Another technique that can be helpful is to designate a particular time for worry. This time is dedicated to sorting out problems and coming up with possible solutions. Set aside 30 minutes in the evening to sit alone and undisturbed, after dinner is a good time. Write down each of your worries as it comes to mind. These worries can range from the mundane (needing to call someone in the morning or remembering an anniversary) to the serious (financial concerns or problems with a relationship). When all worries have been written down formulate a possible solution to that worry. While not all worries will have easy solutions, even small progress in remedying a worry can yield helpful results. The morning after recording your worries review and begin to work on resolving what you've identified.
Good sleep hygiene will improve the sleep of many people. Stimulus control and sleep restriction strategies, although they are challenging techniques to master, improve the likelihood of a successful outcome. If sleeplessness persists after four to six weeks of modifying sleep and daytime habits as described earlier, it's time to consider seeking professional help from a healthcare provider or an expert in sleep disorders.
10 Tips for Good Sleep
- Try to sleep only when you are drowsy. If you are unable to fall asleep or stay asleep, leave your bedroom and engage in a quiet activity elsewhere. Do not permit yourself to fall asleep outside the bedroom. Return to bed when-and only when you are sleepy. Repeat this process as often as necessary throughout the night.

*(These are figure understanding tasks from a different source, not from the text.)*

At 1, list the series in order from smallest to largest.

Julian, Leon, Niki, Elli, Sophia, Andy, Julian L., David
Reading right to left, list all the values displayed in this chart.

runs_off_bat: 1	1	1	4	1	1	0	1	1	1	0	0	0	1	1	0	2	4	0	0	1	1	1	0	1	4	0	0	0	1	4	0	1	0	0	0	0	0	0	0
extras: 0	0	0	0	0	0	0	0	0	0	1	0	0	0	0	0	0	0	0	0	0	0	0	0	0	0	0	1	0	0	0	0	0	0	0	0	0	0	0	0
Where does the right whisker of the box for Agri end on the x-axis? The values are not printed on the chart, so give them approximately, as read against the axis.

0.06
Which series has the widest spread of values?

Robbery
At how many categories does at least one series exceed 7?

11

- Maintain a regular arise time, even on days off work and on weekends.
- Use your bedroom only for sleep and sex.
- Avoid napping during the daytime. If daytime sleepiness becomes overwhelming, limit nap time to a single nap of less than 1 hour, no later than 3 p.m.
- Avoid caffeine within four to six hours of bedtime.
- Avoid the use of nicotine close to bedtime or during the night.
- Do not drink alcoholic beverages within four to six hours of bedtime.
- Avoid large meals.
- Avoid strenuous exercise within 6 hours of bedtime.
- Minimize light, noise, and extremes in temperature in the bedroom.